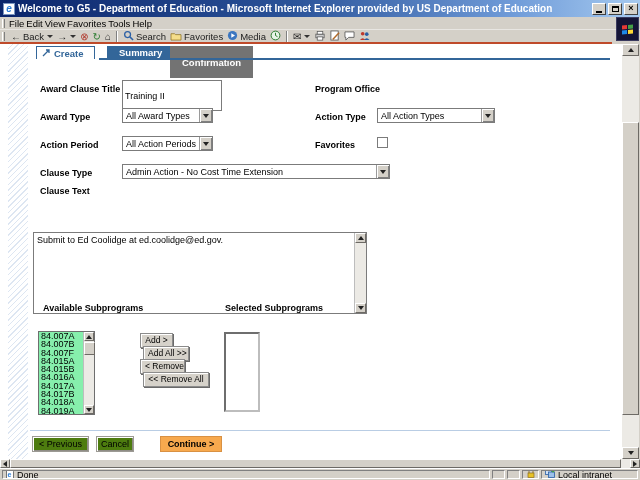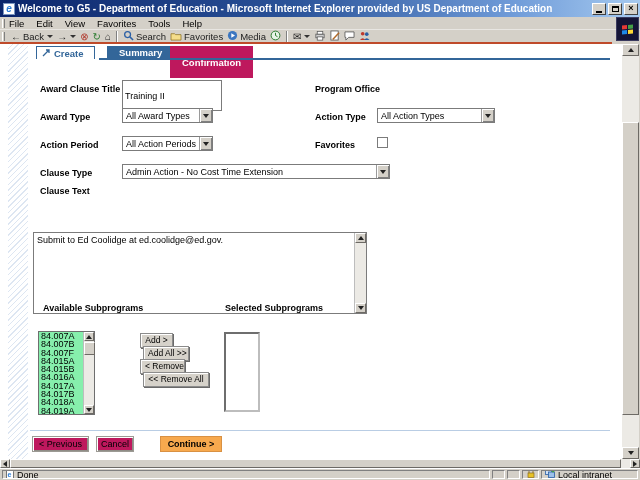--- a/index.html
+++ b/index.html
@@ -21,21 +21,21 @@
     line-height:9px; text-align:center; font-weight:bold; color:#000; flex:0 0 auto; }
   .winbtn .bar { display:block; width:6px; height:2px; background:#000; margin:7px auto 0; }
   .winbtn .box { display:block; width:7px; height:6px; border:1px solid #000;
     border-top-width:2px; margin:2px auto 0; }
 
   
   .menubar { position:absolute; top:17px; left:0; width:640px; height:13px;
     background:#d4d0c8; display:flex; align-items:center; border-bottom:1px solid #e8e6e2; }
   .grip { width:3px; height:9px; border-left:1px solid #fff; border-right:1px solid #808080;
     margin:0 4px 0 2px; flex:0 0 auto; }
-  .menu-items { display:flex; gap:12px; }
+  .menu-items { display:flex; gap:2px; }
   .menu-item { font-size:9.5px; color:#000; cursor:default; }
 
   
   .toolbar { position:absolute; top:30px; left:0; width:614px; height:13px;
     background:#d4d0c8; display:flex; align-items:center; }
   .tbtn { display:flex; align-items:center; gap:2px; padding:0 2px; height:12px;
     font-size:9.5px; color:#222; }
   .tsep { width:2px; height:11px; border-left:1px solid #808080; border-right:1px solid #fff;
     margin:0 3px; }
   .glyph { font-size:10px; line-height:10px; }
@@ -53,21 +53,21 @@
   .viewport { position:absolute; top:44px; left:0; width:622px; height:415px; background:#fff; }
   .hatch { position:absolute; left:8px; top:0; width:20px; height:415px;
     background:repeating-linear-gradient(135deg,#ffffff 0 3px,#dde6f2 3px 4px); }
 
   
   .tab { position:absolute; top:2px; height:12px; font-size:9.5px; font-weight:bold;
     display:flex; align-items:center; cursor:default; }
   #tab-create { left:36px; padding:0 10px 0 5px; background:#fff; color:#336699;
     border:1px solid #336699; border-bottom:none; gap:3px; z-index:2; height:13px; }
   #tab-summary { left:107px; padding:0 12px; background:#336699; color:#fff; }
-  #tab-confirm { left:170px; padding:16px 12px; background:#be185d; color:#fff; }
+  #tab-confirm { left:170px; padding:16px 12px; background:#737373; color:#fff; }
   .tab-underline { position:absolute; top:14px; left:99px; width:511px; height:2px; background:#336699; }
 
   
   .lbl { position:absolute; font-size:9px; font-weight:bold; color:#000; white-space:nowrap; }
   .req { color:#cc0000; }
   .tinput { position:absolute; height:31px; border:1px solid #7b7b7b; background:#fff;
     font-family:"Liberation Sans",sans-serif; font-size:9px; padding:0 2px; color:#000; }
   .sel { position:absolute; height:15px; border:1px solid #7b7b7b; background:#fff;
     display:flex; align-items:stretch; }
   .sel-txt { flex:1; font-size:9px; padding:2px 3px 0; white-space:nowrap; overflow:hidden; }
@@ -126,21 +126,21 @@
     border:1px solid #8b8b8b; box-shadow:1px 1px 0 #6a6a6a, inset 1px 1px 0 #fff;
     padding:1px 4px 2px; white-space:nowrap; text-align:center; cursor:default; }
   #btn-add { left:140px; top:289px; width:33px; }
   #btn-add-all { left:143px; top:302px; width:46px; }
   #btn-remove { left:140px; top:315px; width:45px; }
   #btn-remove-all { left:143px; top:328px; width:66px; }
 
   
   .footer-sep { position:absolute; left:30px; top:386px; width:580px; height:1px; background:#b9cde4; }
   .fbtn { position:absolute; top:392px; height:16px; font-size:9px; color:#000;
-    background:#be185d; border:1px solid #9c9a94;
+    background:#4d7c0f; border:1px solid #9c9a94;
     box-shadow:inset 1px 1px 0 #fff, inset -1px -1px 0 #8f8d86;
     text-align:center; line-height:14px; cursor:default; }
   #btn-prev { left:32px; width:57px; }
   #btn-cancel { left:96px; width:38px; }
   #btn-continue { left:160px; width:62px; background:#f7a94e; border:1px solid #d99143;
     box-shadow:none; font-weight:bold; }
 
   
   .vscroll { position:absolute; top:44px; left:622px; width:17px; height:415px; background:#eceae5; }
   .vscroll .sbtn { position:absolute; left:0; width:17px; height:12px; }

────────────────────────────────────────

Task to carry out: The answer is every line of the data, exactly as written, with the pictures dropped.

Answer to the problem:
--- a/index.html
+++ b/index.html
@@ -21,21 +21,21 @@
     line-height:9px; text-align:center; font-weight:bold; color:#000; flex:0 0 auto; }
   .winbtn .bar { display:block; width:6px; height:2px; background:#000; margin:7px auto 0; }
   .winbtn .box { display:block; width:7px; height:6px; border:1px solid #000;
     border-top-width:2px; margin:2px auto 0; }
 
   
   .menubar { position:absolute; top:17px; left:0; width:640px; height:13px;
     background:#d4d0c8; display:flex; align-items:center; border-bottom:1px solid #e8e6e2; }
   .grip { width:3px; height:9px; border-left:1px solid #fff; border-right:1px solid #808080;
     margin:0 4px 0 2px; flex:0 0 auto; }
-  .menu-items { display:flex; gap:12px; }
+  .menu-items { display:flex; gap:2px; }
   .menu-item { font-size:9.5px; color:#000; cursor:default; }
 
   
   .toolbar { position:absolute; top:30px; left:0; width:614px; height:13px;
     background:#d4d0c8; display:flex; align-items:center; }
   .tbtn { display:flex; align-items:center; gap:2px; padding:0 2px; height:12px;
     font-size:9.5px; color:#222; }
   .tsep { width:2px; height:11px; border-left:1px solid #808080; border-right:1px solid #fff;
     margin:0 3px; }
   .glyph { font-size:10px; line-height:10px; }
@@ -53,21 +53,21 @@
   .viewport { position:absolute; top:44px; left:0; width:622px; height:415px; background:#fff; }
   .hatch { position:absolute; left:8px; top:0; width:20px; height:415px;
     background:repeating-linear-gradient(135deg,#ffffff 0 3px,#dde6f2 3px 4px); }
 
   
   .tab { position:absolute; top:2px; height:12px; font-size:9.5px; font-weight:bold;
     display:flex; align-items:center; cursor:default; }
   #tab-create { left:36px; padding:0 10px 0 5px; background:#fff; color:#336699;
     border:1px solid #336699; border-bottom:none; gap:3px; z-index:2; height:13px; }
   #tab-summary { left:107px; padding:0 12px; background:#336699; color:#fff; }
-  #tab-confirm { left:170px; padding:16px 12px; background:#be185d; color:#fff; }
+  #tab-confirm { left:170px; padding:16px 12px; background:#737373; color:#fff; }
   .tab-underline { position:absolute; top:14px; left:99px; width:511px; height:2px; background:#336699; }
 
   
   .lbl { position:absolute; font-size:9px; font-weight:bold; color:#000; white-space:nowrap; }
   .req { color:#cc0000; }
   .tinput { position:absolute; height:31px; border:1px solid #7b7b7b; background:#fff;
     font-family:"Liberation Sans",sans-serif; font-size:9px; padding:0 2px; color:#000; }
   .sel { position:absolute; height:15px; border:1px solid #7b7b7b; background:#fff;
     display:flex; align-items:stretch; }
   .sel-txt { flex:1; font-size:9px; padding:2px 3px 0; white-space:nowrap; overflow:hidden; }
@@ -126,21 +126,21 @@
     border:1px solid #8b8b8b; box-shadow:1px 1px 0 #6a6a6a, inset 1px 1px 0 #fff;
     padding:1px 4px 2px; white-space:nowrap; text-align:center; cursor:default; }
   #btn-add { left:140px; top:289px; width:33px; }
   #btn-add-all { left:143px; top:302px; width:46px; }
   #btn-remove { left:140px; top:315px; width:45px; }
   #btn-remove-all { left:143px; top:328px; width:66px; }
 
   
   .footer-sep { position:absolute; left:30px; top:386px; width:580px; height:1px; background:#b9cde4; }
   .fbtn { position:absolute; top:392px; height:16px; font-size:9px; color:#000;
-    background:#be185d; border:1px solid #9c9a94;
+    background:#4d7c0f; border:1px solid #9c9a94;
     box-shadow:inset 1px 1px 0 #fff, inset -1px -1px 0 #8f8d86;
     text-align:center; line-height:14px; cursor:default; }
   #btn-prev { left:32px; width:57px; }
   #btn-cancel { left:96px; width:38px; }
   #btn-continue { left:160px; width:62px; background:#f7a94e; border:1px solid #d99143;
     box-shadow:none; font-weight:bold; }
 
   
   .vscroll { position:absolute; top:44px; left:622px; width:17px; height:415px; background:#eceae5; }
   .vscroll .sbtn { position:absolute; left:0; width:17px; height:12px; }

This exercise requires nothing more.